Published online Jan 28, 2016. doi: 10.3748/wjg.v22.i4.1593
Peer-review started: May 6, 2015
First decision: August 26, 2015
Revised: September 2, 2015
Accepted: October 12, 2015
Article in press: October 13, 2015
Published online: January 28, 2016
Processing time: 267 Days and 7.4 Hours
Despite advances in surgical techniques, benign biliary strictures after living donor liver transplantation (LDLT) remain a significant biliary complication and play an important role in graft and patient survival. Benign biliary strictures after transplantation are classified into anastomotic or non-anastomotic strictures. These two types differ in presentation, outcome, and response to therapy. The leading causes of biliary strictures include impaired blood supply, technical errors during surgery, and biliary anomalies. Because patients usually have non-specific symptoms, a high index of suspicion should be maintained. Magnetic resonance cholangiography has gained widespread acceptance as a reliable noninvasive tool for detecting biliary complications. Endoscopy has played an increasingly prominent role in the diagnosis and treatment of biliary strictures after LDLT. Endoscopic management in LDLT recipients may be more challenging than in deceased donor liver transplantation patients because of the complex nature of the duct-to-duct reconstruction. Repeated aggressive endoscopic treatment with dilation and the placement of multiple plastic stents is considered the first-line treatment for biliary strictures. Percutaneous and surgical treatments are now reserved for patients for whom endoscopic management fails and for those with multiple, inaccessible intrahepatic strictures or Roux-en-Y anastomoses. Recent advances in enteroscopy enable treatment, even in these latter cases. Direct cholangioscopy, another advanced form of endoscopy, allows direct visualization of the inner wall of the biliary tree and is expected to facilitate stenting or stone extraction. Rendezvous techniques can be a good option when the endoscopic approach to the biliary stricture is unfeasible. These developments have resulted in almost all patients being managed by the endoscopic approach.

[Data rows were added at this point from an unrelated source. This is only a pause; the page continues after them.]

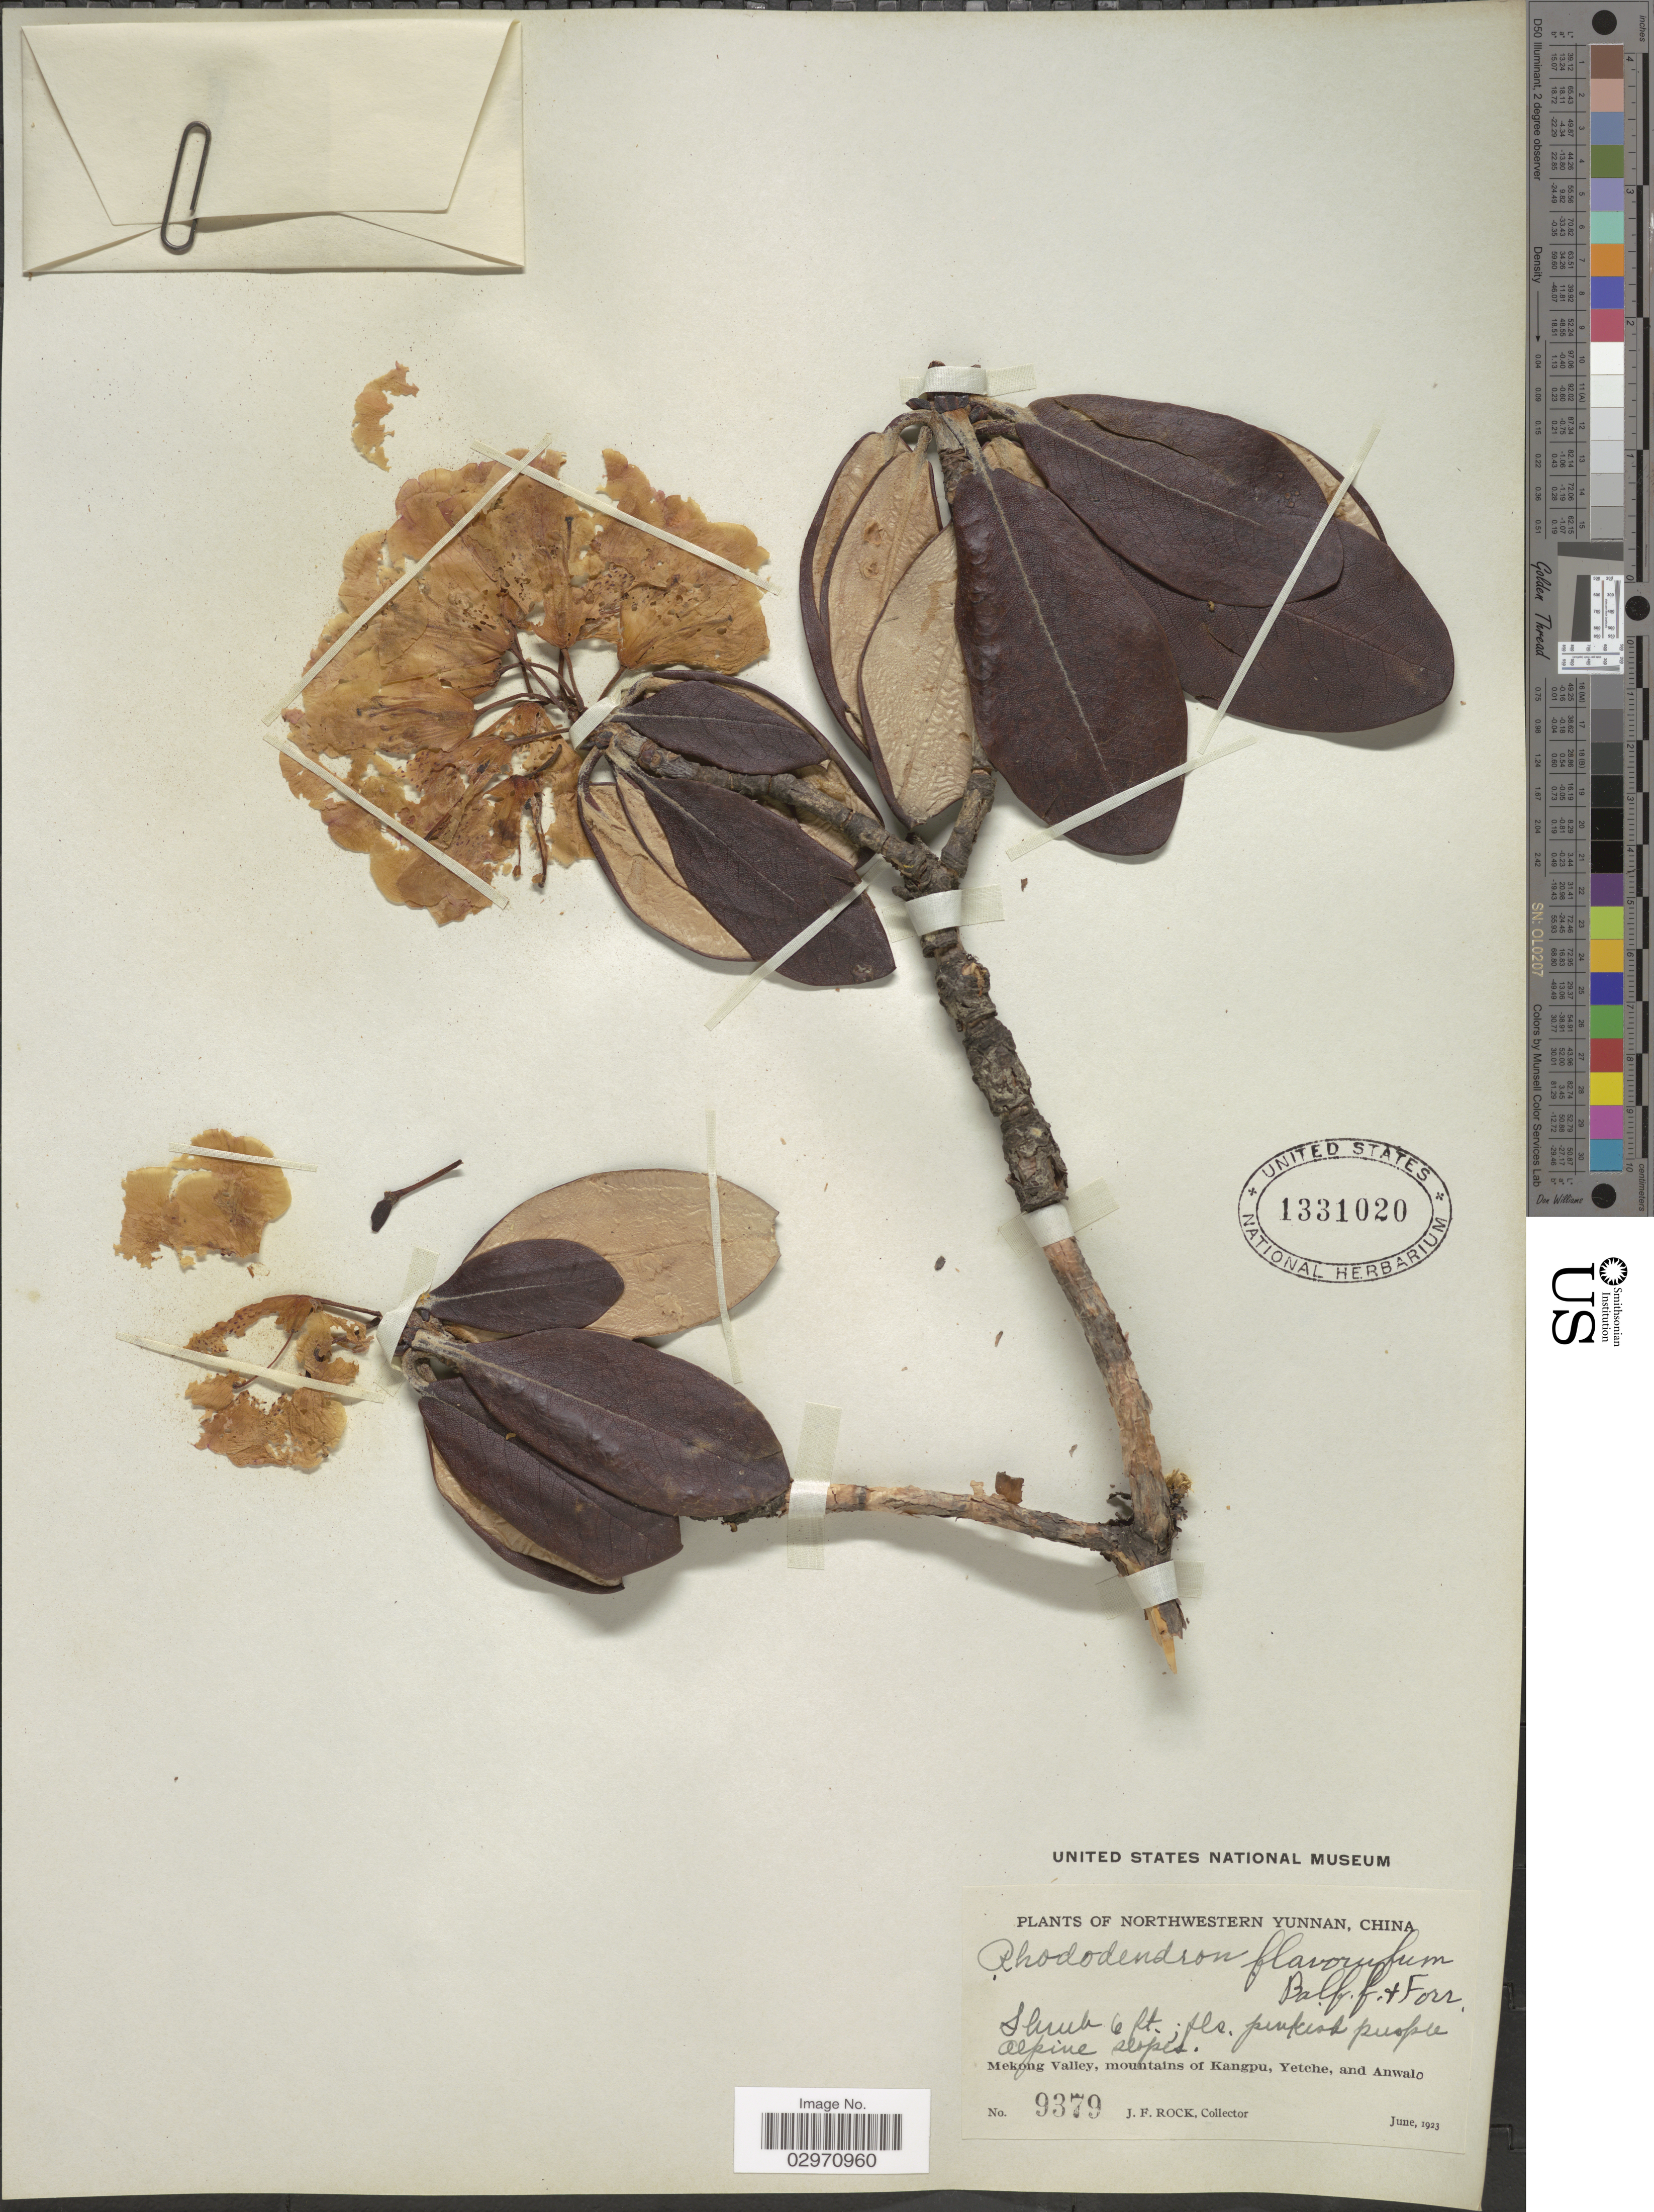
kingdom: Plantae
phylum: Tracheophyta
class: Magnoliopsida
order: Ericales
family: Ericaceae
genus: Rhododendron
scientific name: Rhododendron flavorufum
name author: Balf. f. & Forrest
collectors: J. Rock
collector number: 9379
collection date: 1923-06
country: China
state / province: Yunnan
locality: Northwestern Yunnan. Mekong Valley, mountains of Kangpu, Yetche, and Anwalo. Alpine slopes.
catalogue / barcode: US 1331020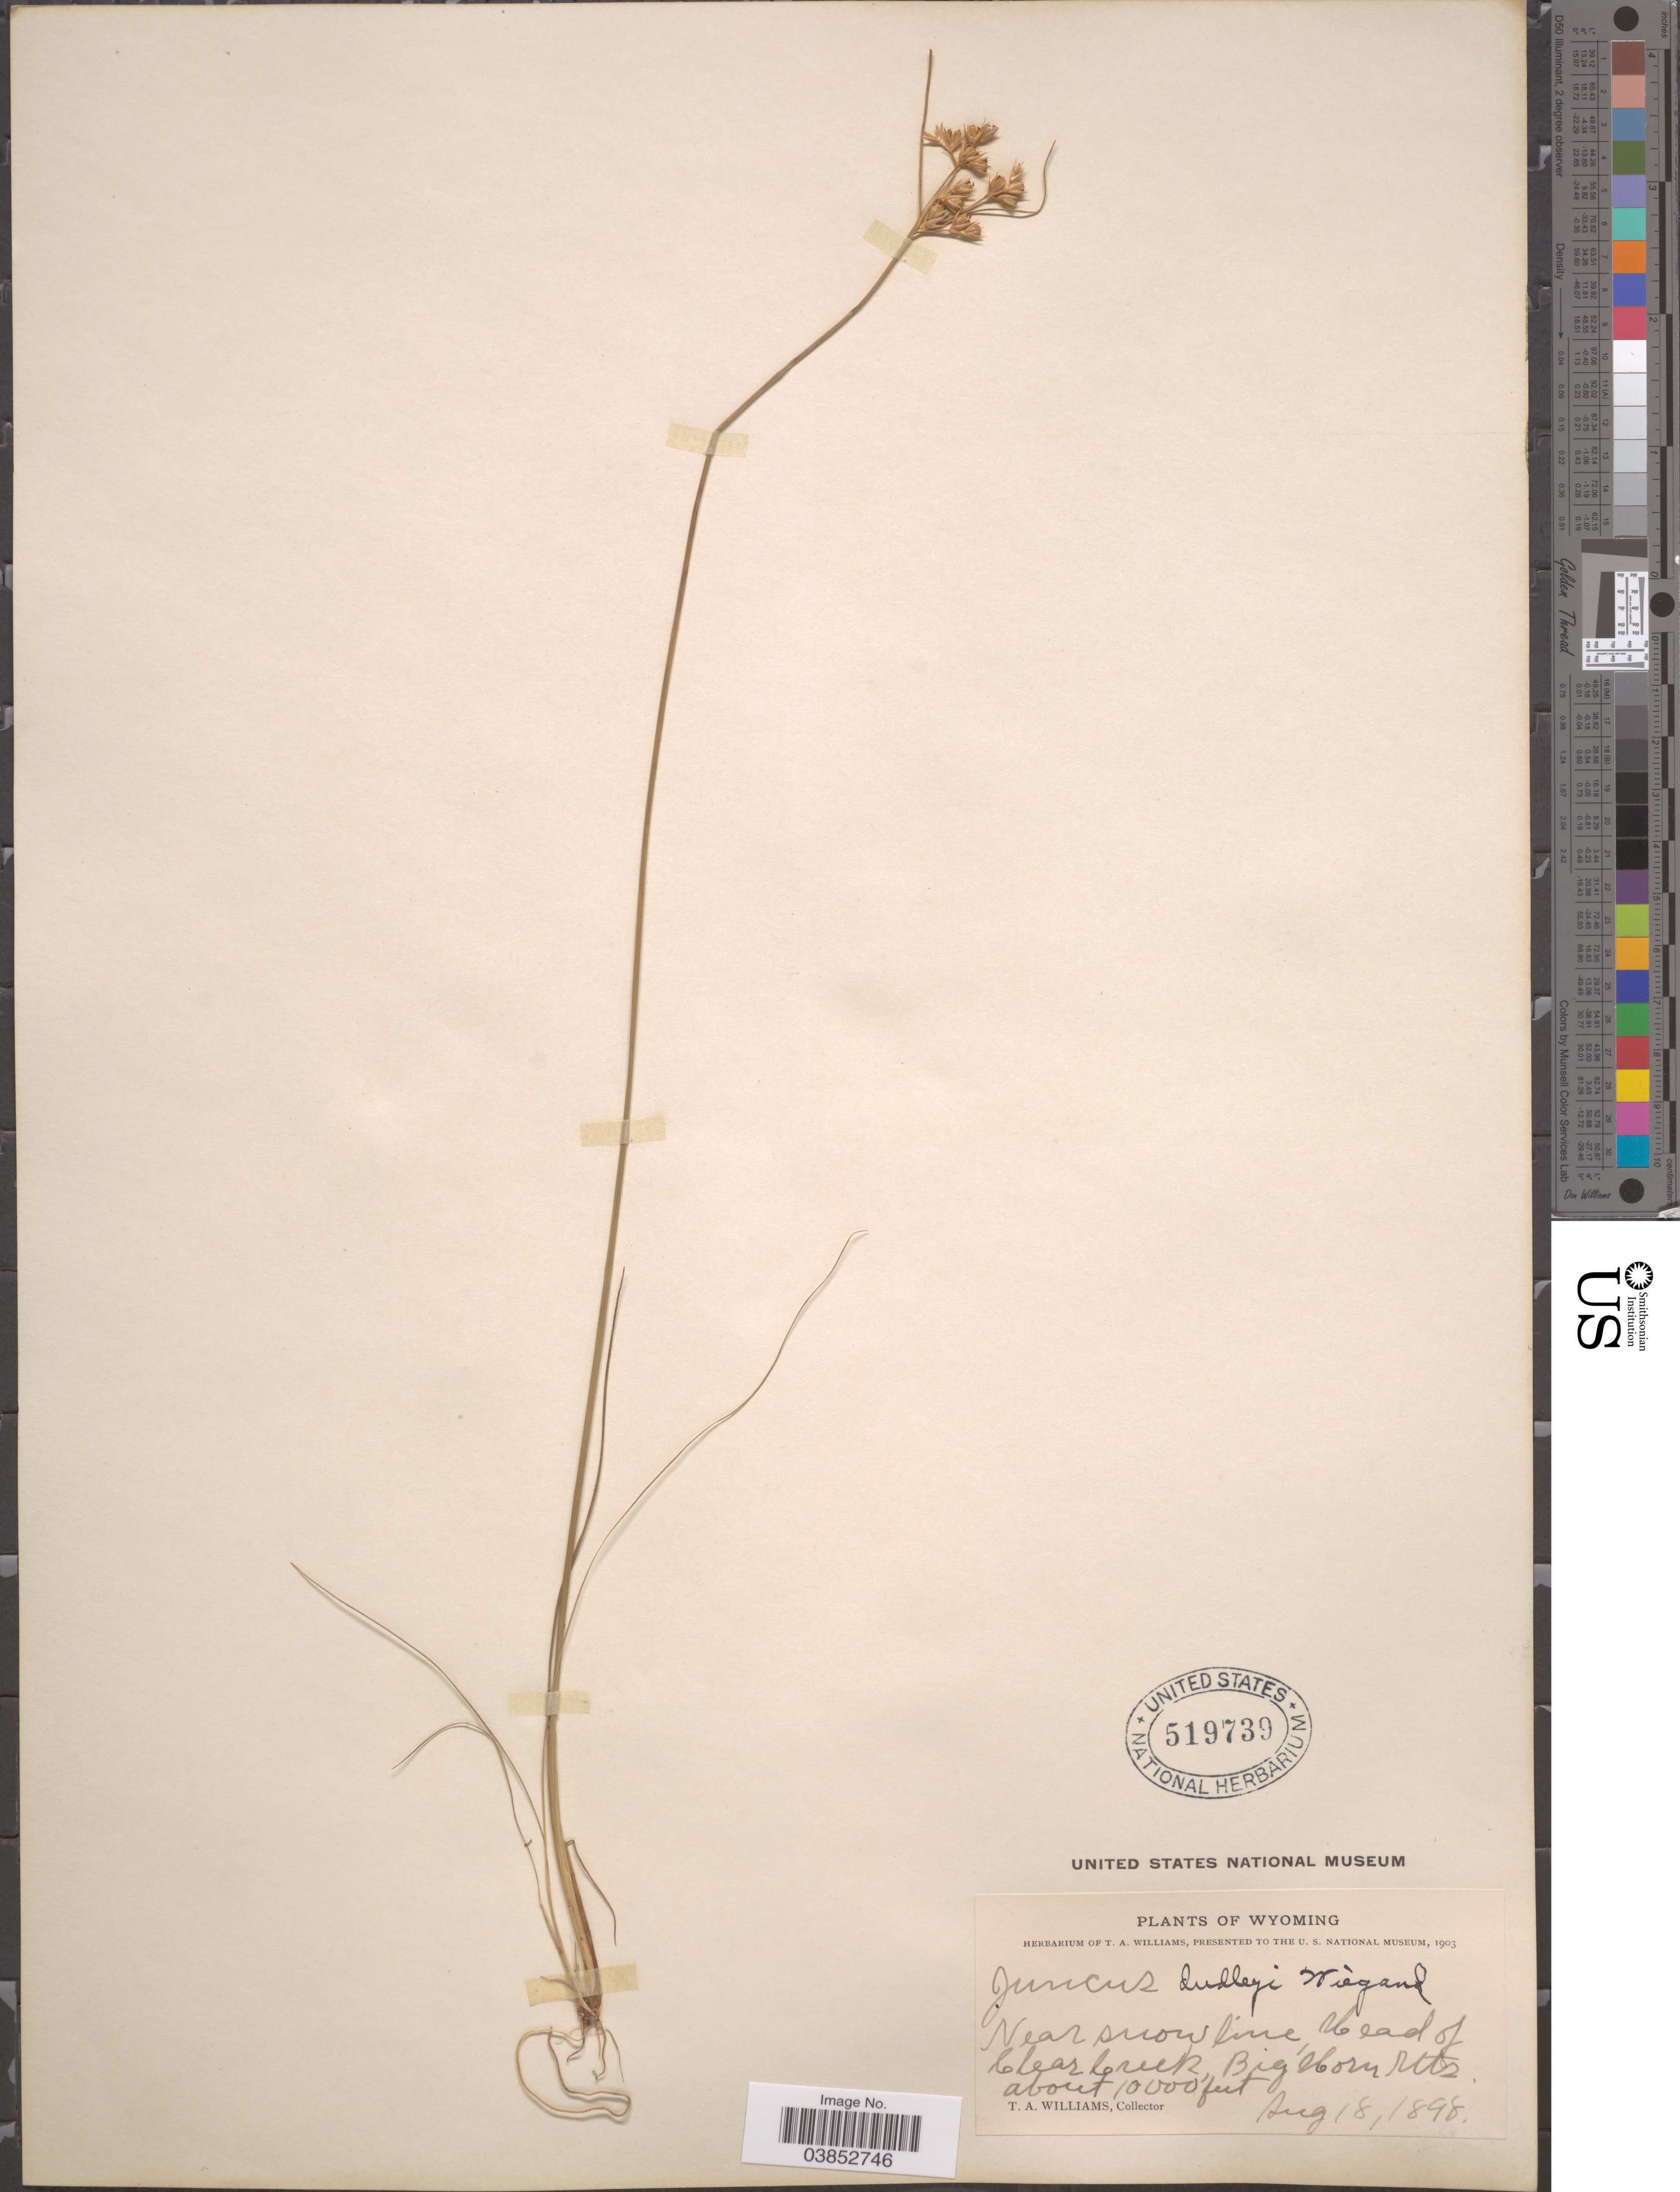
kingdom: Plantae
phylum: Tracheophyta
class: Liliopsida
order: Poales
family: Juncaceae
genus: Juncus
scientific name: Juncus dudleyi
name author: Wiegand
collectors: T. Williams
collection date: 1898-08-18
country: United States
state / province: Wyoming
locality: Near snow line, Head of Clear Creek, Big Horn Mts.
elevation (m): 3048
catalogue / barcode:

Core tip: The small diameter and complex nature of the duct-to-duct reconstruction of the bile duct in living donor liver transplantation lead to more biliary strictures and difficulties in treatment. A high index of suspicion for the development of biliary stricture should be maintained in order to allow early recognition and early intervention. Nonsurgical methods have become standard therapy. Endoscopic management is generally very effective and has a low incidence of procedure-related complications. Technological advances with newer endoscopic techniques or instruments have continued and may offer the opportunity to widen the indication of endoscopic treatment and to manage more efficiently.